Né en 1998 à Nantes.
Vit et travaille à Paris.
Diplômé de l’École nationale supérieure des beaux-arts de Lyon.
En mai 2006 au Portugal, plusieurs lycées recensent d’inquiétants symptômes dans leurs rangs : un grand nombre d’élèves font état d’éruptions cutanées, de problèmes respiratoires et d’importants vertiges, dont aucun facteur d’ordre bactérien ou viral ne semble être la cause. Pourtant le mal se répand et touche plusieurs centaines d’adolescent·es. On finit par comprendre que cette épidémie répond à la diffusion d’un épisode de la sitcom Morangos com Açúcar, qui mettait en scène un phénomène de contagion affectant les différents protagonistes, lycéen·nes également. Cette histoire a accompagné tout un pan de la production récente de Pierre Allain. Sans que ses œuvres y fassent directement référence, l’anecdote permet de comprendre ce qu’elles mettent en jeu : les formes d’incorporation des images et des histoires qui circulent autour de nous, ou la manière dont la fiction donne corps à un mal-être structurel sous-jacent.

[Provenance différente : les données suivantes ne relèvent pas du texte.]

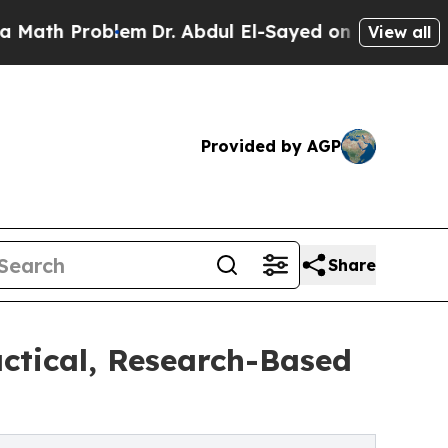
blem
Dr. Abdul El-Sayed on Historic Michigan Win:
View all
Provided by AGP
Share
ctical, Research-Based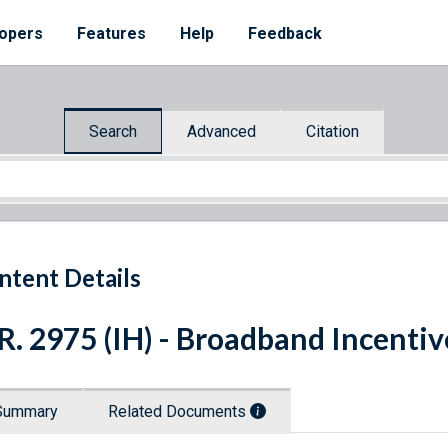
opers
Features
Help
Feedback
Search
Advanced
Citation
ntent Details
R. 2975 (IH) - Broadband Incenti
Summary
Related Documents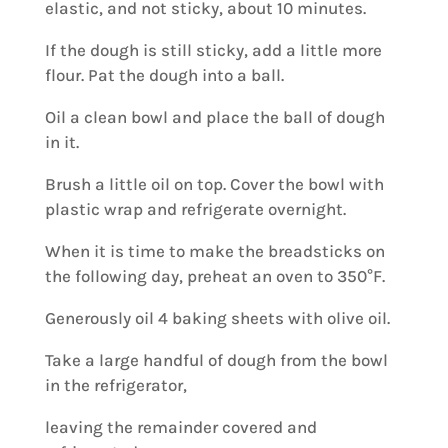
elastic, and not sticky, about 10 minutes.
If the dough is still sticky, add a little more
flour. Pat the dough into a ball.
Oil a clean bowl and place the ball of dough
in it.
Brush a little oil on top. Cover the bowl with
plastic wrap and refrigerate overnight.
When it is time to make the breadsticks on
the following day, preheat an oven to 350°F.
Generously oil 4 baking sheets with olive oil.
Take a large handful of dough from the bowl
in the refrigerator,
leaving the remainder covered and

Ainsi, Tip of My Tongue (2022) restitue, par l’intermédiaire d’un interphone, les messages postés sur un forum par des internautes à la recherche de films dont certaines scènes les ont traumatisé·es. Tout comme dans l’histoire du virus de Morangos com Açúcar, le contenu du forum témoigne de l’empreinte psycho-physique de l’entertainment sur les contributeur·rices, et de leur désir de collectiviser – ou du moins de mettre en circulation – leur malaise. Dépliant cette logique, Pierre Allain produit à l’aide d’entreprises spécialisées des émetteurs (comme cette borne d’accès de pénitencier qui sert d’interphone à Tip of My Tongue) et des récepteurs. Recouverts d’un polymère ultra-absorbant, les sculptures qui composent la série Skins Screen (2023) ont la capacité d’enregistrer et d’incorporer les modifications climatiques de leur environnement. En référence à des sources insituables ou forcloses, les dispositifs de Pierre Allain sont souvent en retrait ou encastrés, affleurant à peine du mur, quand ils ne sont pas totalement camouflés. C’est le cas de And Everywhere: Shooting Orders and Insurgent Singing (2021),un haut-parleur qui, caché dans les arbres, diffuse le chant du bruant à gorge blanche. L’ensemble de cette espèce d’oiseau, perturbée par des mutations environnementales, a transformé sa manière de pépier.
La pratique de Pierre Allain est ainsi traversée par des questions chronopolitiques : la synchronisation du corps collectif, au diapason de certaines intimations, et le dérèglement des rythmes (de travail, de sommeil...) qui en résulte. Les matériaux ou dispositifs qui évoquent l’univers médical ou pénitentiaire font affleurer, sous les chants bucoliques et les mélodrames adolescents, les logiques de contrôle des corps et des esprits. Entre les pôles émetteur et récepteur, c’est-à-dire parmi le public, circule une certaine anxiété qui se situe toujours sur le seuil de notre intériorité[1]. Elle ne constitue pas une réponse affective à un événement mais est, à l’image du ruant, en constant déplacement, à la recherche du prochain corps ou objet sur lequel se poser.